Corporate Governance, CEO’s Roles Change over 25 Years
The annual Spencer Stuart Board Index (SSBI) has tracked board composition, structure, and compensation for 25 years. In its 25th edition, the firm looks at the evolution in board composition and the growth of board independence.
November 22 2010 by Ceo Briefing - Nov. 23 2010
The annual Spencer Stuart Board Index (SSBI) has tracked board composition, structure, and compensation for 25 years. In its 25th edition, the firm looks at the evolution in board composition and the growth of board independence. A substantial number of directors considered “outsiders” 25 years ago, would not qualify today as independent. The average board size was then 15, with a three-to-one ratio of outsiders to insiders; the average board now has 11 members, with a five-to-one ratio of independents to non-independents.

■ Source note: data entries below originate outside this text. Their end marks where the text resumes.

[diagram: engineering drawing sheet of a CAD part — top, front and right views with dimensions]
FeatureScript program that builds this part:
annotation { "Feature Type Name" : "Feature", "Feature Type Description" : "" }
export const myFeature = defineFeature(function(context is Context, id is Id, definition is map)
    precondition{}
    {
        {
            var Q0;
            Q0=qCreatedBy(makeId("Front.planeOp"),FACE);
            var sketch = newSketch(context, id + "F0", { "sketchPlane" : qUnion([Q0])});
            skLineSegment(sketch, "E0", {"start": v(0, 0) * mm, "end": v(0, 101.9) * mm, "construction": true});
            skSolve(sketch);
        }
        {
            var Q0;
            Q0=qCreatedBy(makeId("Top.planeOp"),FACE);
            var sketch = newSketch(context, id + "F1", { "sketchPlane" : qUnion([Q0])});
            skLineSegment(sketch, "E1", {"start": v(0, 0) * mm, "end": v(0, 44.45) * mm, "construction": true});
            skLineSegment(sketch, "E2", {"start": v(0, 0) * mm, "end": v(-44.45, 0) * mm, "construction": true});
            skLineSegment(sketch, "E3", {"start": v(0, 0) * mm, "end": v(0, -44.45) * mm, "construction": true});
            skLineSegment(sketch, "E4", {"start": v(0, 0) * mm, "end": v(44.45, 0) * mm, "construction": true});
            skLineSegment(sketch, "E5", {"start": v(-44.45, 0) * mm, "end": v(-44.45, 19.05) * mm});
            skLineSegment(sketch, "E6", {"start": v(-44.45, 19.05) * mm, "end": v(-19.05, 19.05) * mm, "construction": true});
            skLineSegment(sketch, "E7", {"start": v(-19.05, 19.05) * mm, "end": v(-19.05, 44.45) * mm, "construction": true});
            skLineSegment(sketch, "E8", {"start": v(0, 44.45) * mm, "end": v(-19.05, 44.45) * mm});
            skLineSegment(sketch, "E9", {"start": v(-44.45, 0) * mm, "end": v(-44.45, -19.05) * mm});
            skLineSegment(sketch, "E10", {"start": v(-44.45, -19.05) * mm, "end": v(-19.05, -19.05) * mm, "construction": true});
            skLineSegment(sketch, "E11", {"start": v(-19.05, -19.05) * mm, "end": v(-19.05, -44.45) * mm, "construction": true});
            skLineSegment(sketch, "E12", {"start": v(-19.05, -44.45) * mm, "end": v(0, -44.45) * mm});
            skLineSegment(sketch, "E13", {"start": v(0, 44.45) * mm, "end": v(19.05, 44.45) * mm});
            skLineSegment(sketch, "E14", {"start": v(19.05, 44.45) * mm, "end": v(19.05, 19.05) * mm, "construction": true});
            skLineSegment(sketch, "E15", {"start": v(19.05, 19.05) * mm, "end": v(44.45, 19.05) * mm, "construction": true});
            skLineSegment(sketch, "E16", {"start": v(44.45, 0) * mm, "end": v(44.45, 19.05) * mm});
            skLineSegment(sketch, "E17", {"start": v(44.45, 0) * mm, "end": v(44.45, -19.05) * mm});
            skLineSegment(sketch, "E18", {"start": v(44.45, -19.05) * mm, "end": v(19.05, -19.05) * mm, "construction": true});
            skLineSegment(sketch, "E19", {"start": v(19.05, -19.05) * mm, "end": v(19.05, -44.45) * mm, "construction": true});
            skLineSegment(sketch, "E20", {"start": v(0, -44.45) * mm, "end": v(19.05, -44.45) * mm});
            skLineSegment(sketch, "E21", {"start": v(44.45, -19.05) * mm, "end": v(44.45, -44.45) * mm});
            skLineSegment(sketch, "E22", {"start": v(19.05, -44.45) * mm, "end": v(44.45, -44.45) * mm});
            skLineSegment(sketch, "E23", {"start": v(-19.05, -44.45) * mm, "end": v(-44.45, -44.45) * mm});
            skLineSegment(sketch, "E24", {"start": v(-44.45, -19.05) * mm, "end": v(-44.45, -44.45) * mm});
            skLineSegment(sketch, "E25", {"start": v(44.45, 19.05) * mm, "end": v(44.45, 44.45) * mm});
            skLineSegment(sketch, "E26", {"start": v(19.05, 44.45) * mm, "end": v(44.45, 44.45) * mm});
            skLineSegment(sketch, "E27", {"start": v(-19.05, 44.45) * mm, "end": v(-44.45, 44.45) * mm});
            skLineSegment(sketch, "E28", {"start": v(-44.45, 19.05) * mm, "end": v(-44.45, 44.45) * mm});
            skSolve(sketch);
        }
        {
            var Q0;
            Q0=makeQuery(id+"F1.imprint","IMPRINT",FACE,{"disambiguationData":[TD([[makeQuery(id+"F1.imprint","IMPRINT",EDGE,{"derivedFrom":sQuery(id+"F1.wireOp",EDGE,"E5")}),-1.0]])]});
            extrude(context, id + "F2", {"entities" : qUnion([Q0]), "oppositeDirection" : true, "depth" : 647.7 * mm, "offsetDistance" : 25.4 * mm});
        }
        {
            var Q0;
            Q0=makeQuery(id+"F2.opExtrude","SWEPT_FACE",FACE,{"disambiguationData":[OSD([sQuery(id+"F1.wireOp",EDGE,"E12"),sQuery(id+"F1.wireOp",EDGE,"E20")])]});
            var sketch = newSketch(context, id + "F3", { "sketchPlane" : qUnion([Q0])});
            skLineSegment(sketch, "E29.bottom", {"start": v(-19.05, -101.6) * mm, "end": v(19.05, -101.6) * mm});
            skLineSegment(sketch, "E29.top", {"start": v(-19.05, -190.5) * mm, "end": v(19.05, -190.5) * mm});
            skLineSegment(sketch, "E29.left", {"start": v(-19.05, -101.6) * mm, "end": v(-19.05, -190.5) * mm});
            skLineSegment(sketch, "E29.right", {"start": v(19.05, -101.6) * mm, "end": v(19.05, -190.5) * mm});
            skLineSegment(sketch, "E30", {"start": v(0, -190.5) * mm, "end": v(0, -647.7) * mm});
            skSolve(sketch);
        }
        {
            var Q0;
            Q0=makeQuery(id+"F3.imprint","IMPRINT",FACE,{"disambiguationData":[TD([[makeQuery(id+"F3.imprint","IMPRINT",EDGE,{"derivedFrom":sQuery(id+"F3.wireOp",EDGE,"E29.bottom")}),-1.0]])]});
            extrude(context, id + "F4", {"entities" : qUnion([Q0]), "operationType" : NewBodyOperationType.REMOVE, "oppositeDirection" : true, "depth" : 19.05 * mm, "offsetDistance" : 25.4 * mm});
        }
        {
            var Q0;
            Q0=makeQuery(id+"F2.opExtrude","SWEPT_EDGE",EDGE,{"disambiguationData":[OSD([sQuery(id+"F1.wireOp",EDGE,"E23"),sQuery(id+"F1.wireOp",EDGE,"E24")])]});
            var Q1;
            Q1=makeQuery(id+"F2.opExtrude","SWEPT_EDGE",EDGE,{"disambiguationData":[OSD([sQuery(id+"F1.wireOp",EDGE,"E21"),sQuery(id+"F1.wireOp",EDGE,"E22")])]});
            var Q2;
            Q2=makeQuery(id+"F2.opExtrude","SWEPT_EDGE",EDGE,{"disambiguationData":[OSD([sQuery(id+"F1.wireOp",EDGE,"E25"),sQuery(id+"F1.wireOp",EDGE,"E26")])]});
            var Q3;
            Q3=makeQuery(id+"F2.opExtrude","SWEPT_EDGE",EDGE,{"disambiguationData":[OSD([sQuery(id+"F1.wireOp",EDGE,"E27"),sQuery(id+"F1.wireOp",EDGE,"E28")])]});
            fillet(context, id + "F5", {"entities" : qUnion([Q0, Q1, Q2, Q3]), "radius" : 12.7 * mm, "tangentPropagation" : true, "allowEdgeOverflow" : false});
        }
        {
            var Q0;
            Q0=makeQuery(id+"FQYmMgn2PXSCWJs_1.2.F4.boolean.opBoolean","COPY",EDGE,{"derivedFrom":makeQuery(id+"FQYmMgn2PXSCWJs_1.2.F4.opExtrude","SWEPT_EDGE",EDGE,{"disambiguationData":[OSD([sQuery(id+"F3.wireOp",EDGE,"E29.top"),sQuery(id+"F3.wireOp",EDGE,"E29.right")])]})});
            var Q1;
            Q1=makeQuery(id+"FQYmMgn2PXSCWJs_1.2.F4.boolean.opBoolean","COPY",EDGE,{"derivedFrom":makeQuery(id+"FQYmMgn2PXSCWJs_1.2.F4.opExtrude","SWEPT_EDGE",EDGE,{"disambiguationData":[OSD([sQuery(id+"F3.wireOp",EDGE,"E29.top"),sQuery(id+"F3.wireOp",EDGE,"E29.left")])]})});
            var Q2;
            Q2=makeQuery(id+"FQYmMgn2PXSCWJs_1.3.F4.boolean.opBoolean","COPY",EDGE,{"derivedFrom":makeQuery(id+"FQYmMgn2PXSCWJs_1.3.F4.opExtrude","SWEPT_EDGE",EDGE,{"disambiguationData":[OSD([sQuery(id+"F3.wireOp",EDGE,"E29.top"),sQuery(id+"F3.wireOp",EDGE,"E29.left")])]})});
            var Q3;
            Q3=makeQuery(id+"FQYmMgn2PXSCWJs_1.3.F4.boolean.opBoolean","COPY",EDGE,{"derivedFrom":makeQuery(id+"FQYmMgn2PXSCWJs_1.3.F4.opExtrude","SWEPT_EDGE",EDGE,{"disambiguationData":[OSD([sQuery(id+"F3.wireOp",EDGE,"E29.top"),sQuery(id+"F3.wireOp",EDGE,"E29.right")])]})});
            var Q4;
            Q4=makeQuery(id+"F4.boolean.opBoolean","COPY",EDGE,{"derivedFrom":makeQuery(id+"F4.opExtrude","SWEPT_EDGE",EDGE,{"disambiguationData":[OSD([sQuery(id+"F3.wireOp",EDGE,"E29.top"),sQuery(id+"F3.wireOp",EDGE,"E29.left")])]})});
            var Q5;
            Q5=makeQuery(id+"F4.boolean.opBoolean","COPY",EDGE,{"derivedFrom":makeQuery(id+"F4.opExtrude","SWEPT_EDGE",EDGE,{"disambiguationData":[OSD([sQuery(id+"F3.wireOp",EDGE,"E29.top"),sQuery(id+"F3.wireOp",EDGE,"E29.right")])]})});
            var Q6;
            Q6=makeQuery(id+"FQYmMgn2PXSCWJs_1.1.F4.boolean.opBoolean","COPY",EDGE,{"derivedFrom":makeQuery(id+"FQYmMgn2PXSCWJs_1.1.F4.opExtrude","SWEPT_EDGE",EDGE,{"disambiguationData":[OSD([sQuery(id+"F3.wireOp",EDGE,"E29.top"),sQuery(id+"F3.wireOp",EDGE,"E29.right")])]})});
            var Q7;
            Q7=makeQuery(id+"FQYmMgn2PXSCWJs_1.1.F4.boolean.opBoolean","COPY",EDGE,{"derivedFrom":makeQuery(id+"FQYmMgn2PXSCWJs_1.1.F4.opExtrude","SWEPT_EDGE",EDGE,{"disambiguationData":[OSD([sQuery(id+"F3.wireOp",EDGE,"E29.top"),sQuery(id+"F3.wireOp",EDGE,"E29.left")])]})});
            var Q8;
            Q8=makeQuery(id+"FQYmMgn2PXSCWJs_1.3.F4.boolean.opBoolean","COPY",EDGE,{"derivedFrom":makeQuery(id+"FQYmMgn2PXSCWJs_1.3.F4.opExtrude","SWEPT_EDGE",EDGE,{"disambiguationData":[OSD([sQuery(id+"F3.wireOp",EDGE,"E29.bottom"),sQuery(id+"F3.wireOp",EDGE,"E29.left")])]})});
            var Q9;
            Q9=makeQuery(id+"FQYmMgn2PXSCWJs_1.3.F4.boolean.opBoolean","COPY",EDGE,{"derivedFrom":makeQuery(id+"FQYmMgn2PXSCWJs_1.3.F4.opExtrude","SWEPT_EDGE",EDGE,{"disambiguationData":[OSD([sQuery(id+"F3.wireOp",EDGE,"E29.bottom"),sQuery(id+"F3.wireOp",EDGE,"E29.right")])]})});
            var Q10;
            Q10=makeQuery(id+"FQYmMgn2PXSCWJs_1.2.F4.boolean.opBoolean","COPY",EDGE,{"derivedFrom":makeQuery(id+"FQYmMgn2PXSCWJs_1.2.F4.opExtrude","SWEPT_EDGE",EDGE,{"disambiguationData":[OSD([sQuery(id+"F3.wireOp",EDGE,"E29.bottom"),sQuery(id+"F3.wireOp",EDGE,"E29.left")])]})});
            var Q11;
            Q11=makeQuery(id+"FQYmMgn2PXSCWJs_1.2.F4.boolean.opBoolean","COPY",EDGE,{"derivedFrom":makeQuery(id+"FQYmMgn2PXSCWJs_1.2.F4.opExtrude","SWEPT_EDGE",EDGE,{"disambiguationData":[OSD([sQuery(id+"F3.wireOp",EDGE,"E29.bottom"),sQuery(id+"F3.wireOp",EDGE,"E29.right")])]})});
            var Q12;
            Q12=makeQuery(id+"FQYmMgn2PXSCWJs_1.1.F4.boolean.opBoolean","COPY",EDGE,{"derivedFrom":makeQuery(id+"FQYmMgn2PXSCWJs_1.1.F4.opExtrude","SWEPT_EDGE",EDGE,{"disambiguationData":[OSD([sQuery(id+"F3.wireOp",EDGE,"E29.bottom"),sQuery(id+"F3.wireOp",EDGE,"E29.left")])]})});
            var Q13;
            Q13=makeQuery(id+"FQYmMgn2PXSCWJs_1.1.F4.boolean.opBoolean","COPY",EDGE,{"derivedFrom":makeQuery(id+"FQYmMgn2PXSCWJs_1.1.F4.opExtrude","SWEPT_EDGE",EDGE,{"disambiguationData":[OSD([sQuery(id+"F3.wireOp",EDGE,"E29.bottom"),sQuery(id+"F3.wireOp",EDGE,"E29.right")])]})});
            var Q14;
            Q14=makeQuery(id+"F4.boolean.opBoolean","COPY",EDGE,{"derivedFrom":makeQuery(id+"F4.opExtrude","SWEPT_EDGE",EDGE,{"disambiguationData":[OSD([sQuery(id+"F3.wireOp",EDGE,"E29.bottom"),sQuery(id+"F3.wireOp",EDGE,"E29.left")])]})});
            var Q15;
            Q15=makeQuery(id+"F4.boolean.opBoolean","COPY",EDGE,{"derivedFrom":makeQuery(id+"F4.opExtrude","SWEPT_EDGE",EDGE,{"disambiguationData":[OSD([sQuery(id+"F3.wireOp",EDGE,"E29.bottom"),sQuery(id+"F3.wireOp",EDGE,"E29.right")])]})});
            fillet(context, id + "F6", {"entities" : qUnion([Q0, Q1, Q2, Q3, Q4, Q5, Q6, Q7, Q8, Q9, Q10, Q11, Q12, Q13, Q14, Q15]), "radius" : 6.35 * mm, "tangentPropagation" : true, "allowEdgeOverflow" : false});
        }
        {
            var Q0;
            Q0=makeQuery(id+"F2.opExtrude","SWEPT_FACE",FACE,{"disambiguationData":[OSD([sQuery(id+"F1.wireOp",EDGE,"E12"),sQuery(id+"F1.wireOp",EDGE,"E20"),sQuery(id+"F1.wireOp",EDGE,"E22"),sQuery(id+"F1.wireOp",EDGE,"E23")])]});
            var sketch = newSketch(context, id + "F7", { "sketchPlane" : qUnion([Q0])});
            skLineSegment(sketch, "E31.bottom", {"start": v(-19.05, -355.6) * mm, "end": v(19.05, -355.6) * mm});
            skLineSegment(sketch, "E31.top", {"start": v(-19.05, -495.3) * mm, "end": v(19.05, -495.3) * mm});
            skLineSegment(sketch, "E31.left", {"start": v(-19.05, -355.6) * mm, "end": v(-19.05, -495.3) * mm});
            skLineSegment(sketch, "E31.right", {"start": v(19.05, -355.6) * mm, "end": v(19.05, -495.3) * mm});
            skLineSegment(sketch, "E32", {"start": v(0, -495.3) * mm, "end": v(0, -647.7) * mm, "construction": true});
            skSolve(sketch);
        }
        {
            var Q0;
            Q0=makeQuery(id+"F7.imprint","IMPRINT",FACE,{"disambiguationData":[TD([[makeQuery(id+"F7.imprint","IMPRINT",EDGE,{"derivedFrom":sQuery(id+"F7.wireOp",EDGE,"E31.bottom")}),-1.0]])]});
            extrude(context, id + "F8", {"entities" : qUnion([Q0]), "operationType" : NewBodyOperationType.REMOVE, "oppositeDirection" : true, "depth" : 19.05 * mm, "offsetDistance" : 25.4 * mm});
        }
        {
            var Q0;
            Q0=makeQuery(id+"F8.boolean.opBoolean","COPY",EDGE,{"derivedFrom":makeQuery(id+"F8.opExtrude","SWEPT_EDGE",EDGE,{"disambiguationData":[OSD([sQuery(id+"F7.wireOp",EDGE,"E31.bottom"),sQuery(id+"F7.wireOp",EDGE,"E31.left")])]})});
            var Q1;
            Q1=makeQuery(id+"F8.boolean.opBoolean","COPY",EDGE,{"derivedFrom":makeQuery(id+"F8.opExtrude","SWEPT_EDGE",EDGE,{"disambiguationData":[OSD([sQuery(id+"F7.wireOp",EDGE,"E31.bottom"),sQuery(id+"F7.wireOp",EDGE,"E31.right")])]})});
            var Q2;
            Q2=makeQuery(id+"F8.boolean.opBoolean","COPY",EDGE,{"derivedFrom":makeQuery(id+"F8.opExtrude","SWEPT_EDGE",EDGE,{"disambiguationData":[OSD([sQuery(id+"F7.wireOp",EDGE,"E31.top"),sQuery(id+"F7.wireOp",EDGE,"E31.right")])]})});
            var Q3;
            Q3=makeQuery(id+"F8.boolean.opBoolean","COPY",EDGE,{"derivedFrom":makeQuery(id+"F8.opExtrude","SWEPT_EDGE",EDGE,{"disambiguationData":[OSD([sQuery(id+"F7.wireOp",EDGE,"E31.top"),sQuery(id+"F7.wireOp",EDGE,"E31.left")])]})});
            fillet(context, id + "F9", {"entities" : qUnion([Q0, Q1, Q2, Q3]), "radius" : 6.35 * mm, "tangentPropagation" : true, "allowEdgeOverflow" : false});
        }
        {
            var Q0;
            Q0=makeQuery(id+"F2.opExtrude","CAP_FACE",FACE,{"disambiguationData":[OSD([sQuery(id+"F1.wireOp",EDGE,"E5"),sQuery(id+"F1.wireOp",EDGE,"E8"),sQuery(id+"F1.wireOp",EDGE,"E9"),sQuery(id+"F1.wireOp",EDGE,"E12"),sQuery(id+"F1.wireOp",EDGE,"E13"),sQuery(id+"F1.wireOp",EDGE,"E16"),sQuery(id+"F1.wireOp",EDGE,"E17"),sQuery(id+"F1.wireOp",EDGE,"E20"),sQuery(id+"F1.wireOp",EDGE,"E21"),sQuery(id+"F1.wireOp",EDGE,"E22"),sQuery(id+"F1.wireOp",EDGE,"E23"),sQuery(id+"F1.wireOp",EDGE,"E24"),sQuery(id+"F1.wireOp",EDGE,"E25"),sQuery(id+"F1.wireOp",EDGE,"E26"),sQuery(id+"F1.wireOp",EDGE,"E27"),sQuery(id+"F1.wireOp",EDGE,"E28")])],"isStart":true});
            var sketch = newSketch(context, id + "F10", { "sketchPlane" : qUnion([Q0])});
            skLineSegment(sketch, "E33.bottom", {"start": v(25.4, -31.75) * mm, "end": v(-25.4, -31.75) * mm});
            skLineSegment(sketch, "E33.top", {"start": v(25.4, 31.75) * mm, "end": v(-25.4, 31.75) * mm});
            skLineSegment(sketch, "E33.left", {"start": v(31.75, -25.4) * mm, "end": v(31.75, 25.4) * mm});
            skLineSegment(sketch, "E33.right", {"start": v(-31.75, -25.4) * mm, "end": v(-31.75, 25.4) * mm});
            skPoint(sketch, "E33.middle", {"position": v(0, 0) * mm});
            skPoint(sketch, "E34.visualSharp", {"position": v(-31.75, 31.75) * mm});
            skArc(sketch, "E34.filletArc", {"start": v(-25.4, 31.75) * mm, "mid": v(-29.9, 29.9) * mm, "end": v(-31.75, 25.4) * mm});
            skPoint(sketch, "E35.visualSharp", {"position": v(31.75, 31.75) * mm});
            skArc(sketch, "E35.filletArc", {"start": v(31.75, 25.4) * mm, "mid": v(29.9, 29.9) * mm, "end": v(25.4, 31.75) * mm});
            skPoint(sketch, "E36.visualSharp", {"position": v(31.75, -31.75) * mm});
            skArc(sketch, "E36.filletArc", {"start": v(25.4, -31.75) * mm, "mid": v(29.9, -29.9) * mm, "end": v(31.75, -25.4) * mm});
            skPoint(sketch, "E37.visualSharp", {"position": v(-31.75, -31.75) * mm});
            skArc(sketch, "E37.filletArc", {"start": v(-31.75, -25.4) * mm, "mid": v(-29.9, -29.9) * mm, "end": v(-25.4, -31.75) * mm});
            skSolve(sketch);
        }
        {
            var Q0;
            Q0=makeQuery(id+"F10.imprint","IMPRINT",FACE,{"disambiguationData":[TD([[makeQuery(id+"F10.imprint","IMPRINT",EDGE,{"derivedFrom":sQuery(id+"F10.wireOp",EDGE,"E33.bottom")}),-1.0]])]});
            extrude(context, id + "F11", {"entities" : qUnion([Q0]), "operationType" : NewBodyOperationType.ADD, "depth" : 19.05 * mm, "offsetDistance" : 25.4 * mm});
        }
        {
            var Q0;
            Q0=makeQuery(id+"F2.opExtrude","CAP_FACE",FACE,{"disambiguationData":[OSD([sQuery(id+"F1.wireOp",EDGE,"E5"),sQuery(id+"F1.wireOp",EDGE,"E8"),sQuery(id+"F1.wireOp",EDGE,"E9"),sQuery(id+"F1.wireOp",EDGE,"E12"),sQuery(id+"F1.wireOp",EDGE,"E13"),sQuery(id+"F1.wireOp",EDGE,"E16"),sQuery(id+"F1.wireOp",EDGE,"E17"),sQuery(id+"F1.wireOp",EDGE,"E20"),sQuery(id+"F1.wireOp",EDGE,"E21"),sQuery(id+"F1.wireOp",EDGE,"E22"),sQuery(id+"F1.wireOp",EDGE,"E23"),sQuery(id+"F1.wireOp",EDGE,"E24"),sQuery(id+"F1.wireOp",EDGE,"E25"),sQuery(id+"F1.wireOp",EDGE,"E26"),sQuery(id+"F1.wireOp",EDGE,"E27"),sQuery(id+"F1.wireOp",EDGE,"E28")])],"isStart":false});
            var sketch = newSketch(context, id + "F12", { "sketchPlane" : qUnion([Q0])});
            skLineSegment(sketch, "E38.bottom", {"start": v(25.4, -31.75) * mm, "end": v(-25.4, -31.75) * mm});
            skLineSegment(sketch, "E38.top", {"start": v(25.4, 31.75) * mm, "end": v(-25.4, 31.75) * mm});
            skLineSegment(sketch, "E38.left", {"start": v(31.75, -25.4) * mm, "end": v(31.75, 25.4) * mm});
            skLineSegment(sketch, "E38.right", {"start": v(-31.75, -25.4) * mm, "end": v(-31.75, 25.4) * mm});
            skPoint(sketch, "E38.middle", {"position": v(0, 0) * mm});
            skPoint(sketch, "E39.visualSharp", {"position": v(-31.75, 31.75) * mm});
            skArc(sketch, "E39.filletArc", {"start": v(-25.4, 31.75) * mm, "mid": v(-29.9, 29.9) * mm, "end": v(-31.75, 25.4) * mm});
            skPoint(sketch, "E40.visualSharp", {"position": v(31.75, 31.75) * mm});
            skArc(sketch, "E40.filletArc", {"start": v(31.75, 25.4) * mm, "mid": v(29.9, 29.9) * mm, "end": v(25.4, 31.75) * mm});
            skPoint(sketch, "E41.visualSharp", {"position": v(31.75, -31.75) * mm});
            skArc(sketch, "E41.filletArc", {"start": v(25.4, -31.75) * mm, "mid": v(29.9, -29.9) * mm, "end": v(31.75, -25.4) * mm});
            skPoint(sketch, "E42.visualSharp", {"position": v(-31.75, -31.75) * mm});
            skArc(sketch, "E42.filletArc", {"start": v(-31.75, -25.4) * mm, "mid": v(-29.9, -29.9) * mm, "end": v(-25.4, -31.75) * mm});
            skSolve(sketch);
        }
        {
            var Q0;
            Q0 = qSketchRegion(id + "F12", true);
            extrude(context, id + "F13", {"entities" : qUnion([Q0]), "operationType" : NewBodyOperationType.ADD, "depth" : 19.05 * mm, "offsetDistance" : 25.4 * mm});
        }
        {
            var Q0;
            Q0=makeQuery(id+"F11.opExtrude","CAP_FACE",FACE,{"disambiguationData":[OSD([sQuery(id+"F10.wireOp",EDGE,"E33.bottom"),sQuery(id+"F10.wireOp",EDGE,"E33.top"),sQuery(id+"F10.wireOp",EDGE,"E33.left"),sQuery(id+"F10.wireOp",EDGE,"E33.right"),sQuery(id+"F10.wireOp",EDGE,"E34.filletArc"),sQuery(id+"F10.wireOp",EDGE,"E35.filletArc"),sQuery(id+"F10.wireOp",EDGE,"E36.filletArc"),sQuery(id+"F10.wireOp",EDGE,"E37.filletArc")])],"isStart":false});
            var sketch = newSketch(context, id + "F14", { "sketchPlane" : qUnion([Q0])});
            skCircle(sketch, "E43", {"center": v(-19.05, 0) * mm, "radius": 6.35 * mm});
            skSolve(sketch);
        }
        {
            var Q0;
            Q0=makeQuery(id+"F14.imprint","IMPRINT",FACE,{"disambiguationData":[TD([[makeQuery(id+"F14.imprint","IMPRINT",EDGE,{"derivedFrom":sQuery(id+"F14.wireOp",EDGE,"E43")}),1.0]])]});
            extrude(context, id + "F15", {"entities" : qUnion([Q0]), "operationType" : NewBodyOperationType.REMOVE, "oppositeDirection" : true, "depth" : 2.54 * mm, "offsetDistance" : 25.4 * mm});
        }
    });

In 1986, the CEO was the sole insider on less than a handful of boards. Today, the CEO is the only insider on more than half of all S&P 500 boards. The 1986 index did not address the separation of the chair and CEO roles. The issue had not yet surfaced. Today, 40 percent of boards split the chair and CEO roles. Outgoing CEOs who have made the transition to board chair account for just over half of these situations, but 19 percent of all S&P 500 boards now have truly independent chairs. As recently as five years ago, only 9 percent of S&P 500 chairs were truly independent. Nearly all boards (99 percent) responding to the survey say they discuss CEO succession at least once a year.
One thing that hasn’t changed: Boards still prefer active CEOs as directors. The difference now is that boards are finding it difficult to recruit active CEOs for director spots.